From the records, return each line that has the word "radnica" in it.

Collected data:
==========

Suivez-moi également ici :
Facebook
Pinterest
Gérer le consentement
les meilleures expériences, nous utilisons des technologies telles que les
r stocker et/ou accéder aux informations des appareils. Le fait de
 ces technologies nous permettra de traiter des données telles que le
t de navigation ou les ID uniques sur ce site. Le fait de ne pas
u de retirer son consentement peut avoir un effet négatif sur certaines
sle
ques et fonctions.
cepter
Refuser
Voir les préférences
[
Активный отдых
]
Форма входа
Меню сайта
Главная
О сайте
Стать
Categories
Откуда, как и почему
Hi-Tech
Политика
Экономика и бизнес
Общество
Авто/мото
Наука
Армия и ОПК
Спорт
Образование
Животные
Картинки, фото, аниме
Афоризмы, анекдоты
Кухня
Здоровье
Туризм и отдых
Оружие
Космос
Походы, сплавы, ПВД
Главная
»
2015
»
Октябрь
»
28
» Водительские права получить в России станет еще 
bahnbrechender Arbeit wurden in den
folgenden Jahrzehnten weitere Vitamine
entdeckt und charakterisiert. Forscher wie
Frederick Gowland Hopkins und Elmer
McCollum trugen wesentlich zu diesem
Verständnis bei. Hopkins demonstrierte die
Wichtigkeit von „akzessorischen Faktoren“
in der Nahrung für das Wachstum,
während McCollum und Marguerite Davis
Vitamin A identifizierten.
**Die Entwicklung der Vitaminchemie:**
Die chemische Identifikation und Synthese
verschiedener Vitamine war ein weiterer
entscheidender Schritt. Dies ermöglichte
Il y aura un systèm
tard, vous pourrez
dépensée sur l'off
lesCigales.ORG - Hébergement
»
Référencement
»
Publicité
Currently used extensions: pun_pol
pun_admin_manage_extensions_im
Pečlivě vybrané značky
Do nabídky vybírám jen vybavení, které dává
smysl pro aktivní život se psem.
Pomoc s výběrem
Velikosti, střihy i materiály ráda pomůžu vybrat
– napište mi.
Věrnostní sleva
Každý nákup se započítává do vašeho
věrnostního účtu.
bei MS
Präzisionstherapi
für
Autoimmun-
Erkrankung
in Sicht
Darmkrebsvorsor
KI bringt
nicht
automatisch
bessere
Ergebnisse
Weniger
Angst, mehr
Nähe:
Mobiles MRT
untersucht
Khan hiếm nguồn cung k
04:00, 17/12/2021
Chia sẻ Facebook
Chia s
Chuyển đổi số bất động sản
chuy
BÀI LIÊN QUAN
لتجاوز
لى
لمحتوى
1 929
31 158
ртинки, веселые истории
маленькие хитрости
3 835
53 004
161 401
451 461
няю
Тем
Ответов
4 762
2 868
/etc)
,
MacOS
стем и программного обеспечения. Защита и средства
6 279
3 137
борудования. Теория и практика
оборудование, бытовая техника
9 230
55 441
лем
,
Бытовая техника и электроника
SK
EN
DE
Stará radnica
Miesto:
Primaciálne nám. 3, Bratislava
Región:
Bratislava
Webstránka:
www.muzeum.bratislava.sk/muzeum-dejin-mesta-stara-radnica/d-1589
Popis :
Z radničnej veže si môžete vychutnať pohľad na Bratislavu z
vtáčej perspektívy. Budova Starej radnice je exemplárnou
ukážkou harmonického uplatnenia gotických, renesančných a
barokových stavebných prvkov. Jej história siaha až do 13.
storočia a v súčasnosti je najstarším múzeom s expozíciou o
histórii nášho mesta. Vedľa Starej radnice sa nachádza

==========

ANSWER TO THIS EXERCISE:
Stará radnica
www.muzeum.bratislava.sk/muzeum-dejin-mesta-stara-radnica/d-1589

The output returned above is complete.